Total weight of pods [X] days (units grams) | Weight of pods X days after sowing.
Please note that there are empty cells for some columns in the .csv file. For the leaves, flowering and pods columns, the empty cells represent there were no leaves, flowers or pods in the initial months. The cells become non-empty as these traits begin to show up. There are also empty cells for the Barley crop column, since Barley is a grass and we did not count number of leaves for a grass species.
File: peapca_supplement_genome.csv
This file contains metadata on comparative genome accessions and clustering assignments.
Run No. | Identifier for sequencing run
Sample ID | Identifier for each accession
Accession No. | NCBI accession number
Original taxa | Reported taxonomic name
Country | Country of sample origin
Type | Domesticated or wild pea sample
ADMIXTURE Group (SNPs) | Cluster assignment (q > 0.6) from SNP-based ADMIXTURE at K=5
ADMIXTURE Group (SVs) | Cluster assignment from SV-based ADMIXTURE at K=5
Description of .covar Files
The .covar
files are numeric covariance matrices of dimension 18 × 18, generated from genomic variation among black pea accessions. Each file corresponds to one of the seven chromosomes: Pea_n18_NC_066579.covar -> Chromosome NC_066579, Pea_n18_NC_066580.covar -> Chromosome NC_066580... and so on. These files can be opened using:
- Text editors (e.g., Notepad)
- Spreadsheet programs (e.g., Microsoft Excel)

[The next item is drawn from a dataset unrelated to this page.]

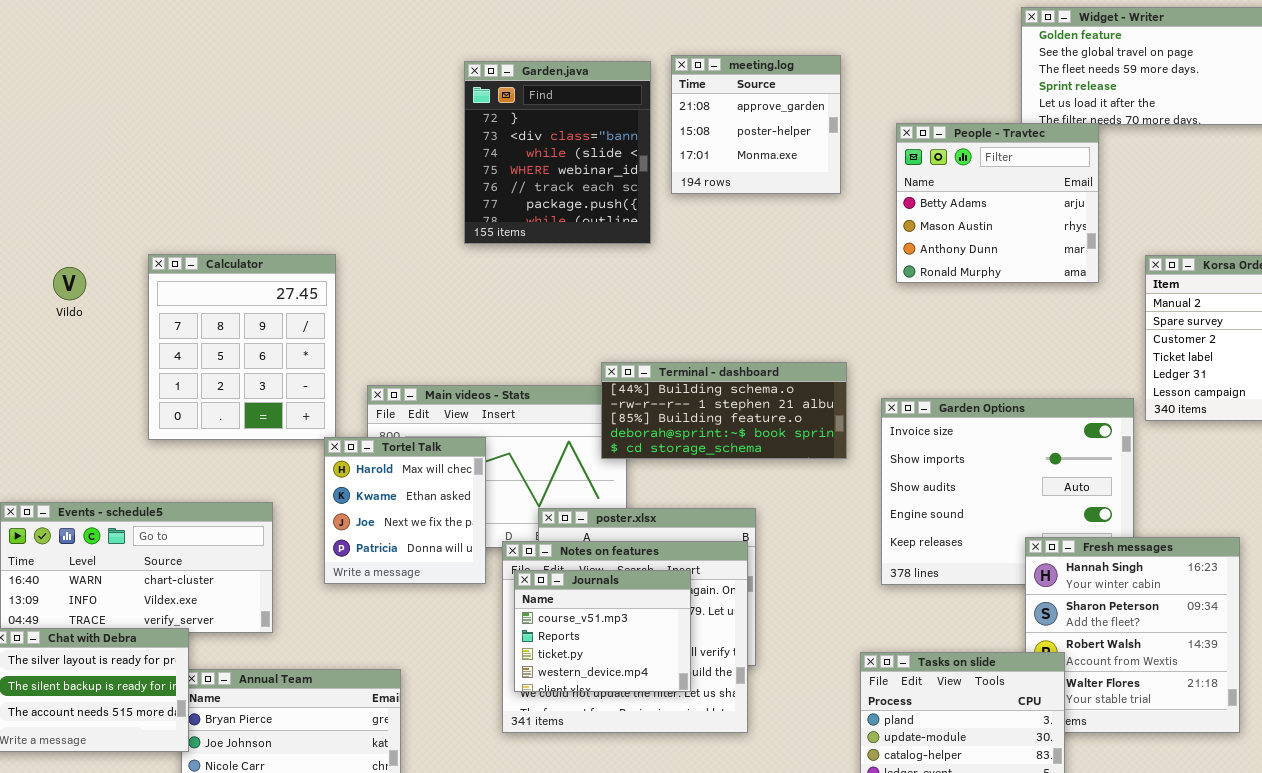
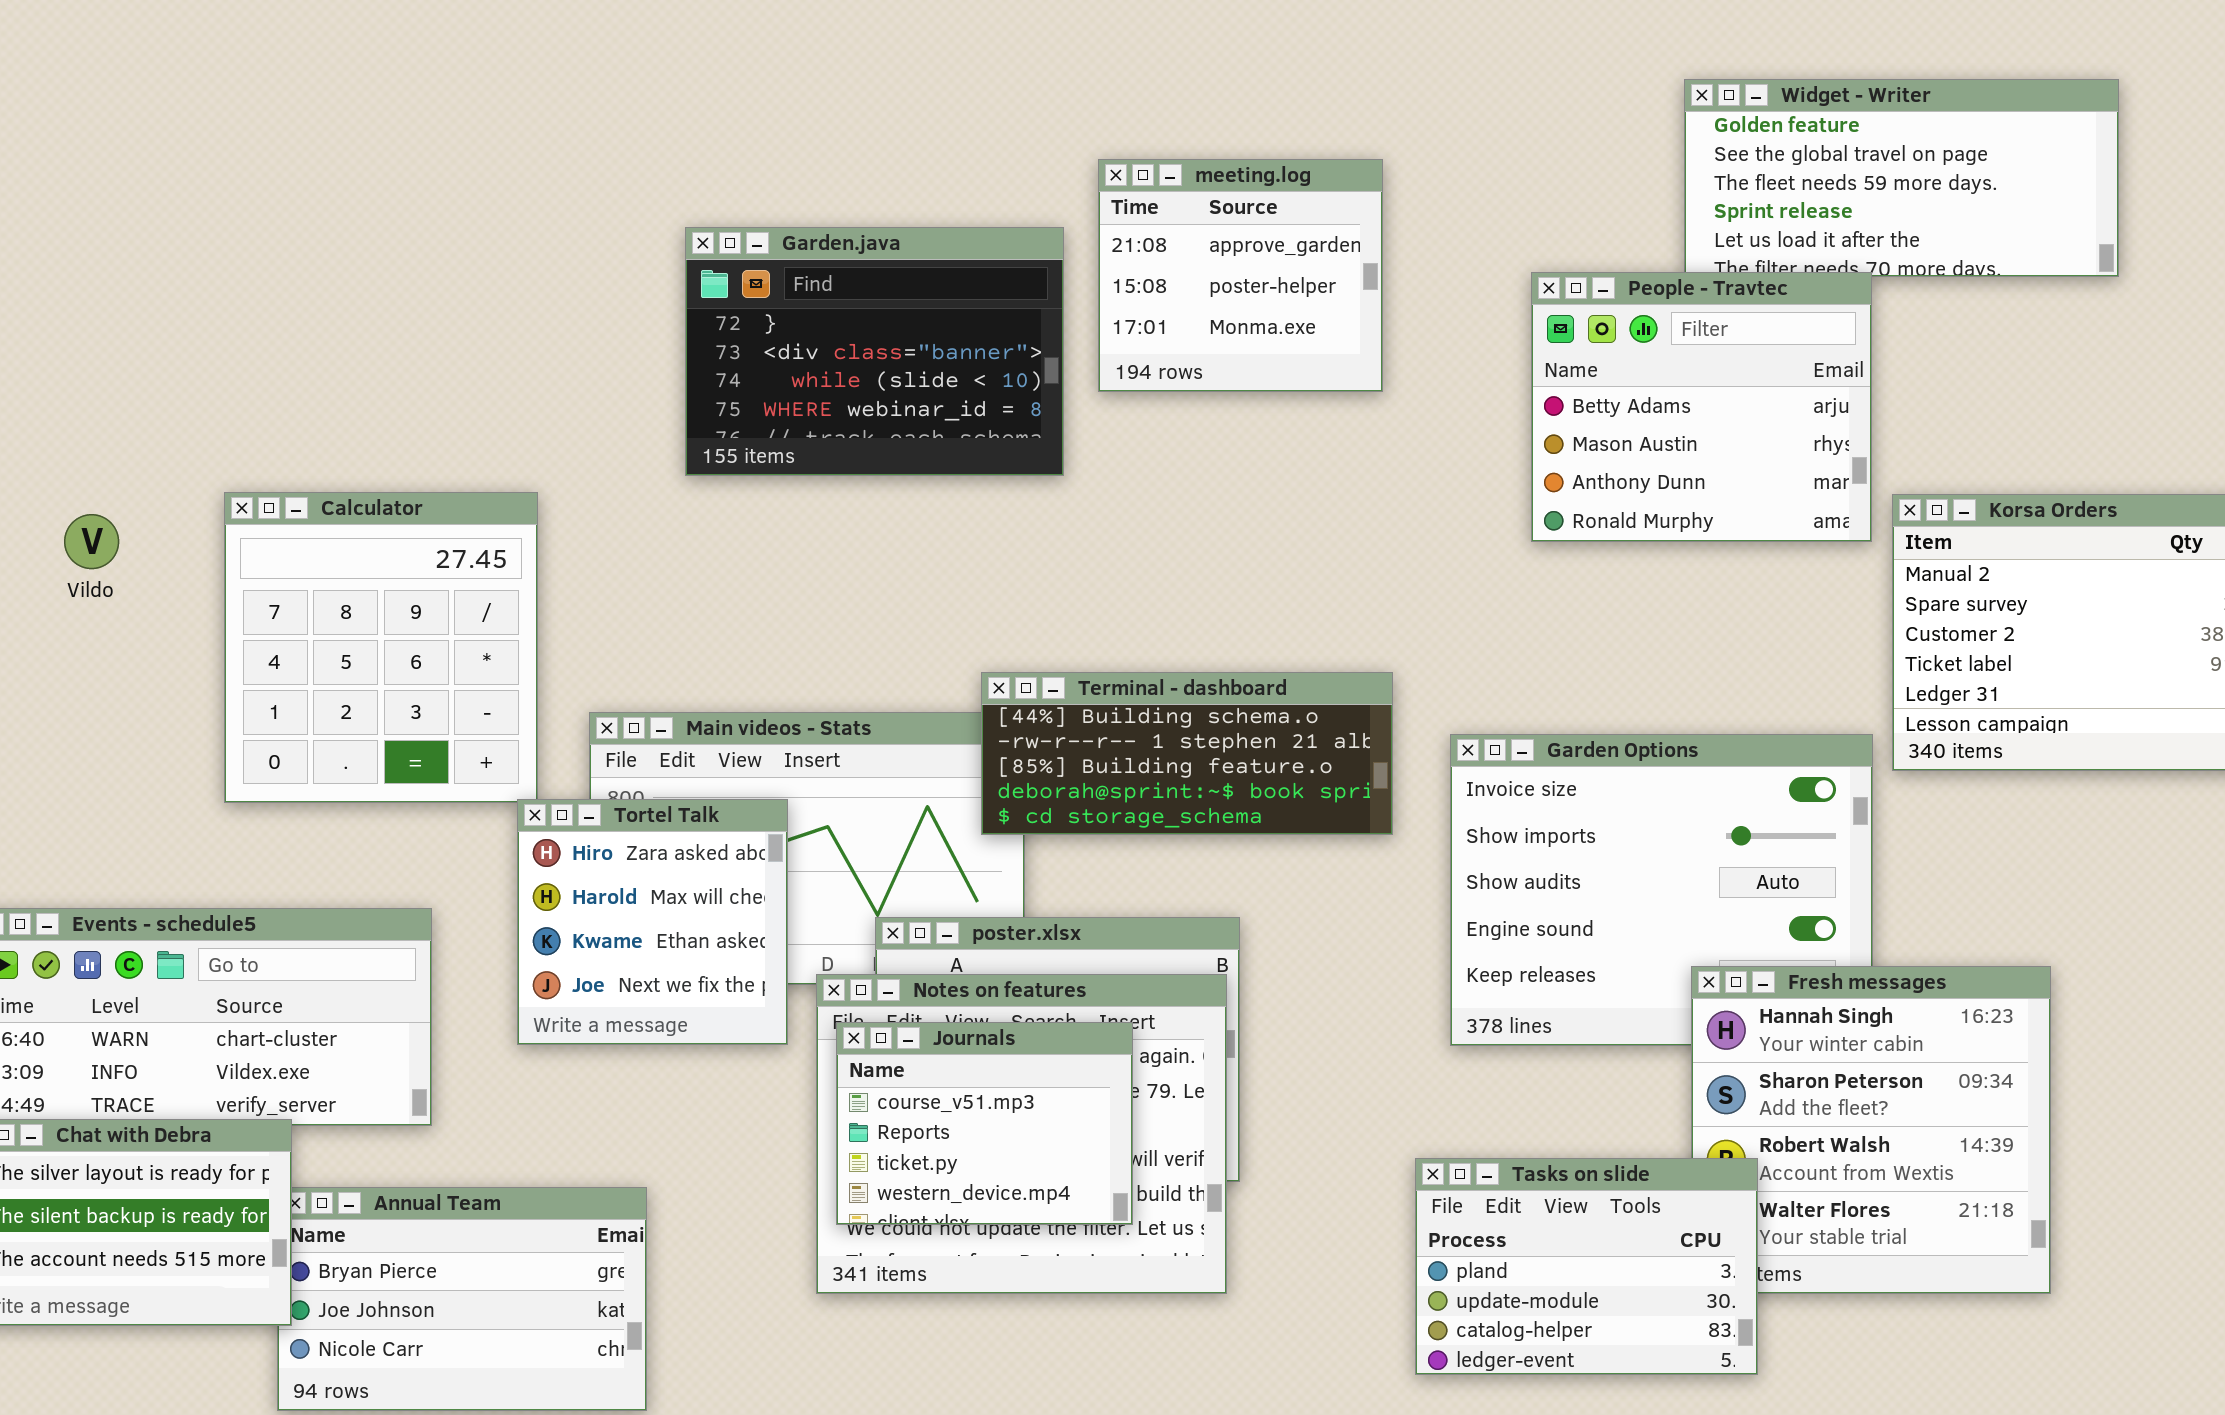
Garden.java: [464,61,651,244] -> [685,227,1064,476], resized
People - Travtec: [896,123,1099,283] -> [1531,272,1872,542], moved
Tortel Talk: [324,437,486,584] -> [517,799,788,1045], scrolled up 1 row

- R or Python (e.g., in R: as.matrix(read.table("filename.covar", header = FALSE))
)
Each row and column represents one of the 18 accessions, and the values indicate pairwise covariance.
Data Sources
Comparative genomic data were obtained from:
Yang, T. et al. (2022). "Improved pea reference genome and pan-genome highlight genomic features and evolutionary characteristics." Nature Genetics, 54(10), 1553–1563. https://doi.org/10.1038/s41588-022-01178-6
The newly sequenced black pea sample from this study has been deposited at NCBI under: BioSample accession: SAMN44380099
Software and Code
All code for PCA and clustering analyses have been shared in the script.
To run the script, you will need:
- R version 4.2.0 or higher
- R packages: RColorBrewer, tidyverse, reshape2, magick, ggbiplot, factoextra, ggpubr, ggfortify, cowplot, corrplot, ggpmisc, patchwork, hrbrthemes, Hmisc, RSpectra, plot.matrix, FactoMineR, scatterplot3d, kernlab
The script reads the .covar
files, performs PCA, and runs k-means, hierarchical, and spectral clustering. Outputs include 2D and 3D PCA plots and cluster visualizations.
The crop dataset was collected during March-Sep 2023 during the cropping season for survival and growth performance of the three different crops. The data was collated and compared on those performance metrics. The genetic dataset was collected from paper:
Tao Yang et al. “Improved pea reference genome and pan-genome highlight genomic features and evolutionary characteristics”. Nature genetics 54.10 (2022), pp. 1553–156
This was compared with our whole genome sequencing data. We want to note that the whole genome sequencing data generated for the black pea as part of this study has been deposited on NCBI - BioSample accession SAMN44380099.
The genetic analysis consists of the following files. The files are the covariance matrices for each of the 7 chromosomes for black peas. They can be read in R using the read.table() function with the header as False since the file is a matrix with 18 rows and 18 columns.
Pea_n18_NC_066579.covar
Pea_n18_NC_066580.covar
Pea_n18_NC_066581.covar
Pea_n18_NC_066582.covar
Pea_n18_NC_066583.covar
Pea_n18_NC_066584.covar
Pea_n18_NC_066585.covar
In addition, the file peapca_supplement_genome.csv provides SRR and accension details for the Pisum species and subspecies used to compare our black pea sample with. The data was collected from Tao Yang 2022 paper.
The ecological analysis can be performed using 2023_crop_data. The csv file is read in R using read.csv function. The columns correspond to flowering (proportion of flowering plants), survival (proportion of seeds germinating), leaf (length in cm), stem height (length in cm), number of pods after x days, where x is added to the column names. The rows correspond to the values for the type of crop (green pea, black pea, barley), according to site (Kibber, Kiamo, Tashigang, and Thinam) as well as the replicates.